What did @better.research actually say?
Not much, honestly. The creator said they built a "free peptide calculator" to help people who are "a little confused for dosing peps." It lives on the menu tab of their website, no account required. That's the whole video. No dosing numbers, no peptide names, no protocol claims. It's essentially a product placement clip for a tool hosted on their site.
The video is short enough that there's very little to fact-check in the traditional sense. What we can examine is the broader implication: that a calculator is a reliable or safe substitute for clinical guidance for peptide dosing. That framing deserves some scrutiny.
Does the science back this up?
The science on peptide dosing is genuinely complicated, and a one-size-fits-all calculator raises real red flags. Peptide pharmacokinetics vary significantly by compound, route of administration, body weight, and individual response. A calculator can't account for any of that.
Take BPC-157 or CJC-1295 as examples. Research on dosing for these compounds in humans is limited. Most published data comes from animal studies, and extrapolating those numbers to humans through a web calculator is not evidence-based practice. A 2022 review in Frontiers in Pharmacology (Chang et al.) noted that peptide therapeutics still face major hurdles in translating preclinical dosing models to human clinical application. The FDA has not approved most peptides circulating in the wellness and TRT-adjacent space for the indications they're commonly used for. That matters a lot when someone is using a calculator to self-dose.
No calculator replaces a prescribing clinician who can review bloodwork, assess contraindications, and monitor outcomes.

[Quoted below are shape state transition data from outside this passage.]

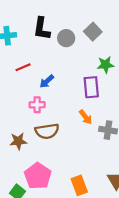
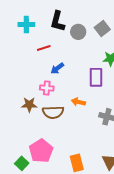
red line: (23, 67) -> (44, 48), moved
orange arrow: (86, 117) -> (78, 102), moved, turned 136
brown star: (18, 141) -> (29, 105), moved

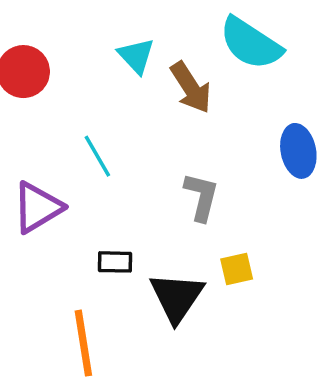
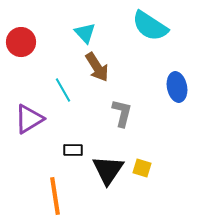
brown arrow: (191, 87) -> (97, 67), moved
yellow square: (237, 269) -> (142, 168), moved, turned 30

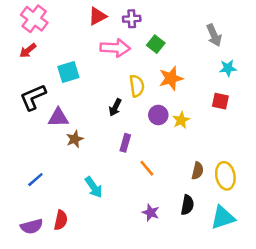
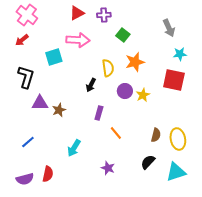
pink arrow: (115, 48) -> (78, 40), moved
black L-shape: (33, 97) -> (26, 77), turned 130
red square: (220, 101) -> (174, 80), size x1.6
purple triangle: (58, 118) -> (40, 103), moved
cyan arrow: (94, 187) -> (74, 148), turned 66
black semicircle: (187, 205) -> (148, 162), turned -147
purple star: (151, 213) -> (108, 168), moved

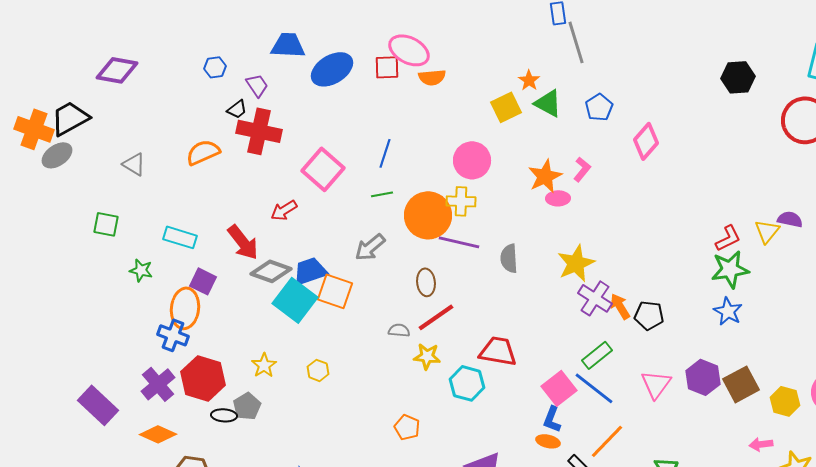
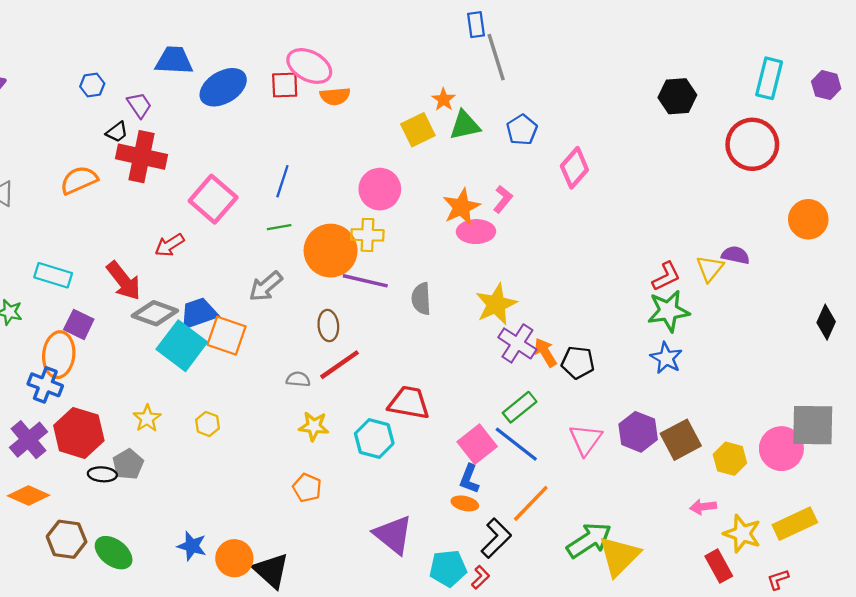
green triangle: (548, 103) -> (465, 125), turned -40
pink ellipse: (558, 198) -> (476, 232), size x1.4
yellow star: (427, 356) -> (314, 426), moved

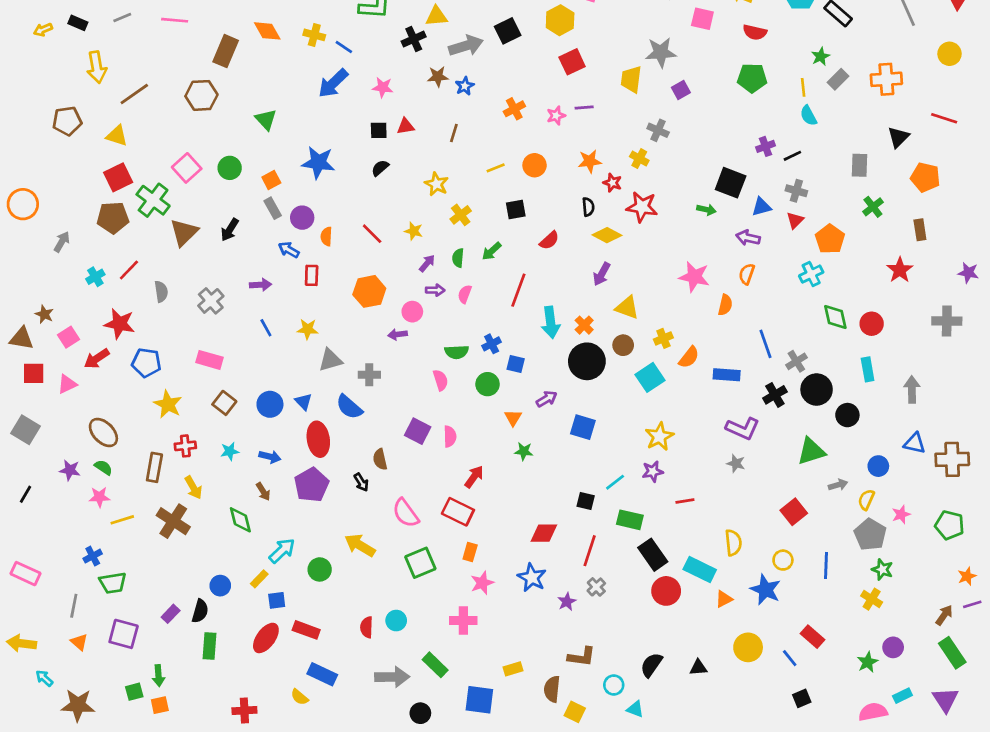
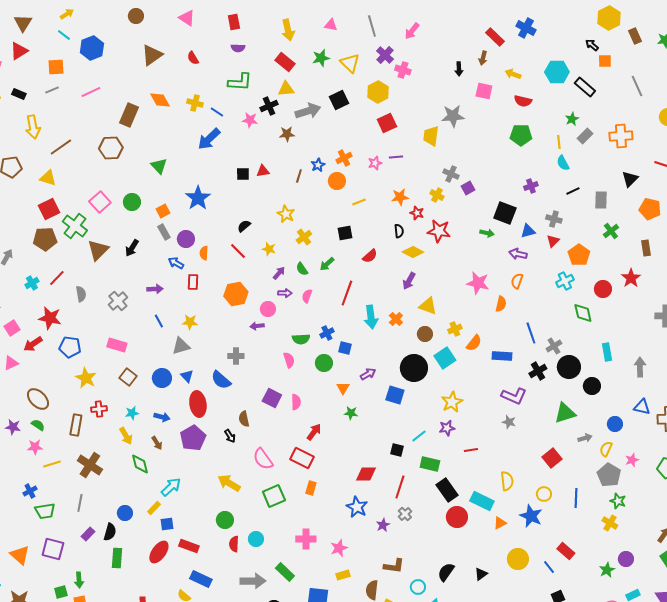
pink line: (175, 20) -> (91, 92), turned -30
blue star: (465, 86) -> (318, 165), moved
pink star: (383, 87) -> (250, 120), moved
purple square: (681, 90) -> (468, 188), moved
black line: (792, 156) -> (573, 191), moved
blue star: (318, 163) -> (198, 198), turned 30
orange circle: (535, 165) -> (337, 181), moved
black semicircle: (380, 168) -> (244, 226), moved
yellow line: (496, 168) -> (359, 202), moved
green semicircle: (458, 258) -> (302, 269), turned -40
red circle: (872, 324) -> (603, 289), moved
gray triangle: (330, 360) -> (181, 346), moved
black circle: (587, 361) -> (414, 368), moved
yellow arrow: (193, 488) -> (126, 436), moved
green circle: (320, 569) -> (225, 520), moved
pink star: (482, 583) -> (339, 548), moved
gray line: (74, 606) -> (80, 503), moved
orange triangle: (79, 642) -> (20, 555), size x1.5
black triangle: (698, 668) -> (481, 574), turned -32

What did they get wrong (or right)?
To be fair, the creator didn't make any outrageous medical claims in this clip. They didn't prescribe a dose, name a specific peptide, or promise any health outcome. Credit where it's due: the video is restrained by the standards of peptide content on TikTok, which often veers into territory that is both medically irresponsible and legally questionable.

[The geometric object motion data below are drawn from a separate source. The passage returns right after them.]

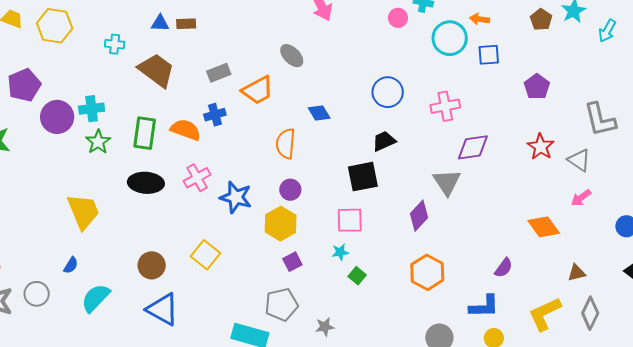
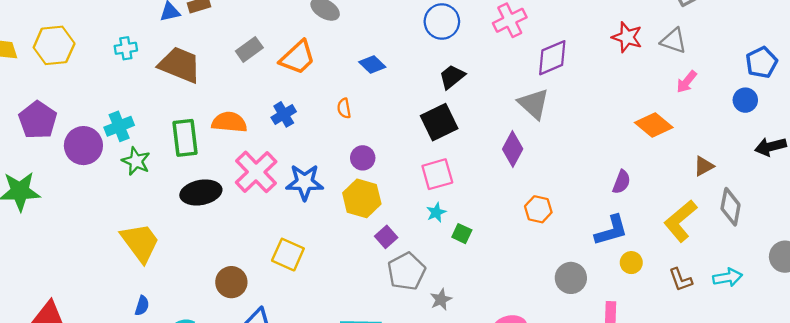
blue cross: (215, 115) -> (284, 114), moved
orange semicircle: (286, 144) -> (344, 108), size x0.6
pink cross: (197, 178) -> (256, 172), size x1.4
orange hexagon: (427, 272) -> (538, 209), size x0.7
gray pentagon: (281, 305) -> (406, 271), moved

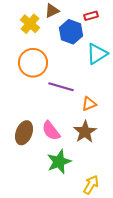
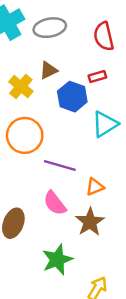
pink semicircle: (51, 131) -> (55, 203), moved

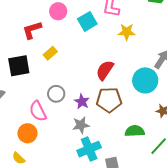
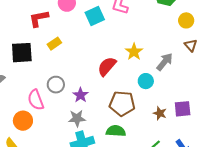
yellow star: (127, 32) -> (134, 52), moved, turned 30
cyan circle: (145, 80) -> (146, 81), size x0.6
brown pentagon: (109, 100) -> (122, 104), moved
green semicircle: (135, 131) -> (116, 131), moved

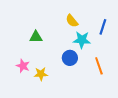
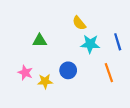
blue line: (103, 27) -> (118, 42), moved, turned -35
blue circle: (70, 58) -> (68, 70), moved

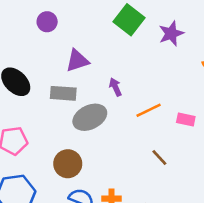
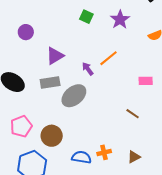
green square: (129, 20) -> (86, 17), size x0.6
orange line: (149, 110) -> (109, 58), moved
brown circle: (68, 164) -> (52, 136), moved

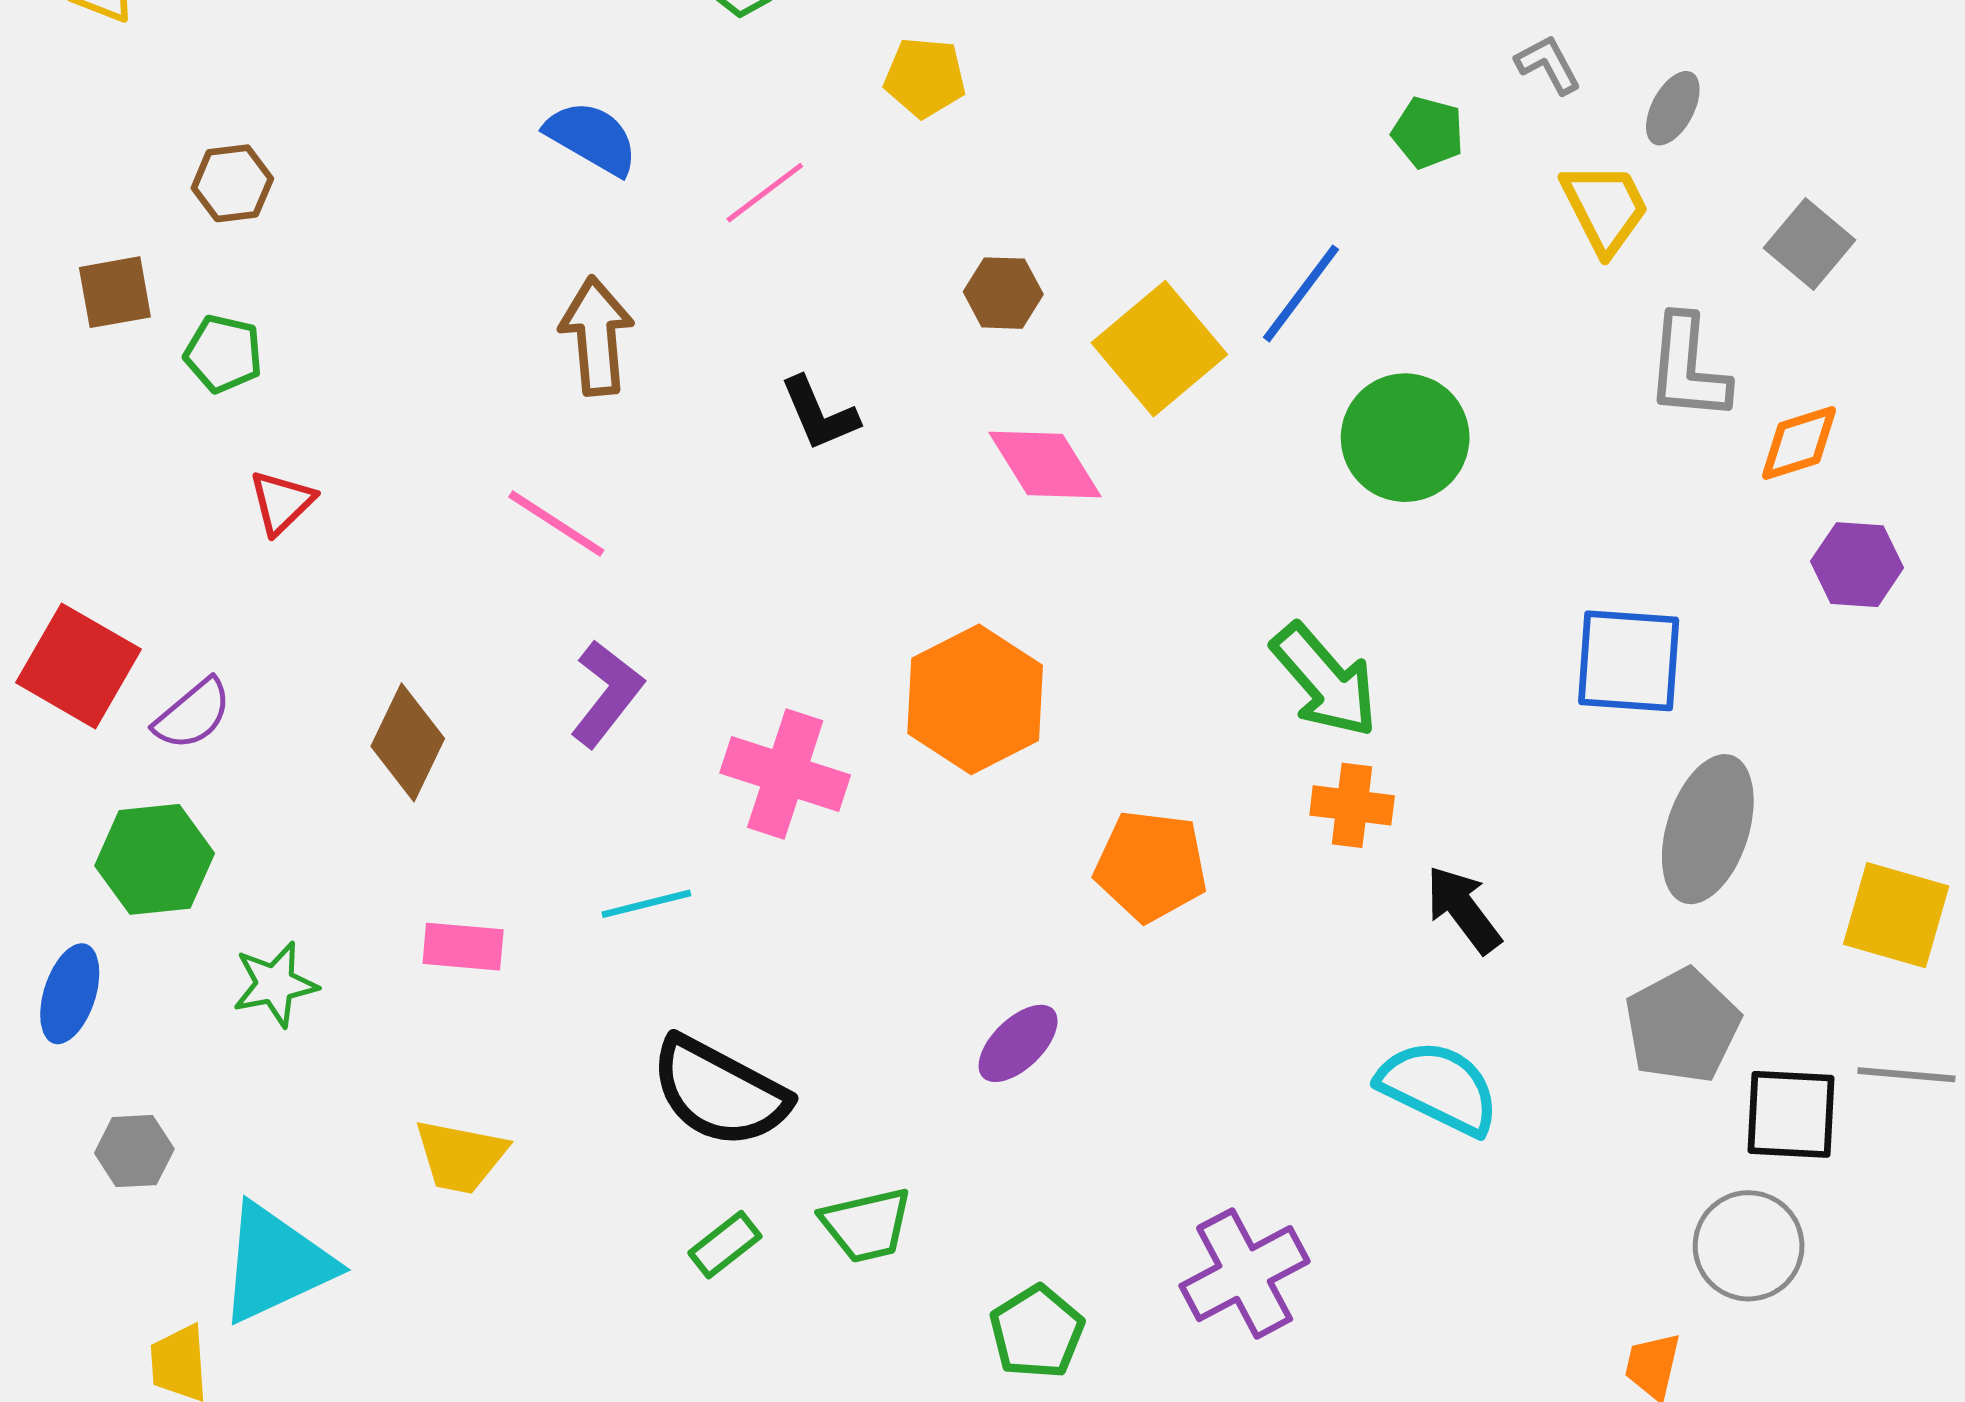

What they got wrong, or at least incomplete, is the implication that dosing confusion is a calculator problem rather than a clinical problem. Peptide dosing confusion exists partly because many of these compounds are being used outside of approved clinical frameworks. The solution to that isn't a better calculator. It's a clinician. Presenting a dosing tool as a helpful public resource without any disclaimer about the need for medical supervision is a meaningful omission. The creator is pointing people toward self-dosing infrastructure without acknowledging the risks involved. That's a problem regardless of how user-friendly the tool is.

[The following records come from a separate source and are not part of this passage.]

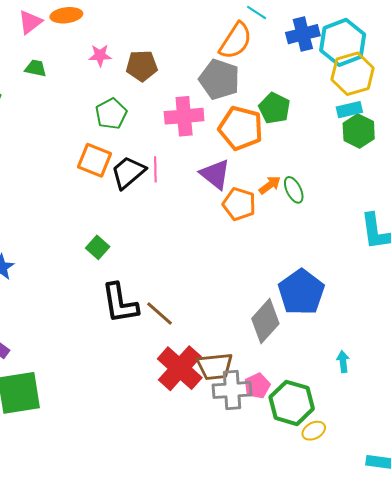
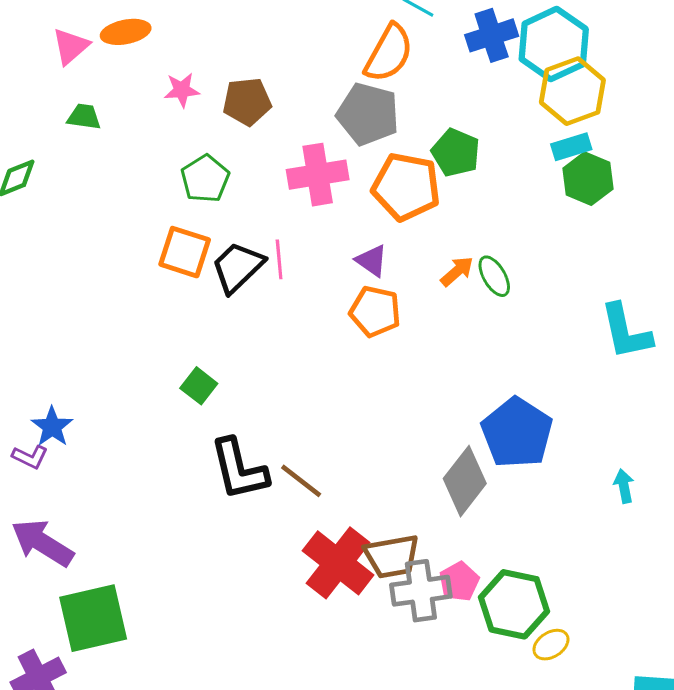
purple triangle: (215, 174) -> (372, 261), size x0.7
orange pentagon: (239, 204) -> (375, 311), moved
cyan arrow: (343, 362) -> (624, 486), moved

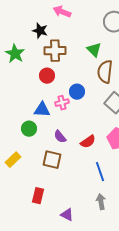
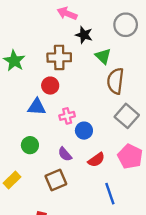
black star: (40, 31) -> (84, 35), moved
blue circle: (77, 92) -> (84, 131), moved
blue triangle: (42, 110) -> (37, 107), moved
brown square: (52, 160) -> (56, 180), turned -36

What should you actually know?
Peptides are not all the same, and dosing them without clinical oversight carries real risk. Some peptides that are popular in TRT-adjacent communities, like sermorelin or ipamorelin, are legally prescribed by licensed providers in certain contexts. Others, like TB-500 or AOD-9604, are not FDA-approved for human use and exist in a regulatory gray zone at best.
Using a web-based calculator to dose any of these compounds skips the steps that actually protect you: a proper intake assessment, relevant lab work, and ongoing monitoring. A 2021 paper in JAMA Internal Medicine (Kao et al.) examined the rise of telehealth prescribing for compounds outside standard approvals and noted that patient harm often followed from inadequate baseline assessment rather than the compounds themselves.
If you're exploring peptide therapy, find a regulated telehealth provider or physician who will review your labs, discuss risks, and actually supervise your care. A free calculator on someone's website menu is not that.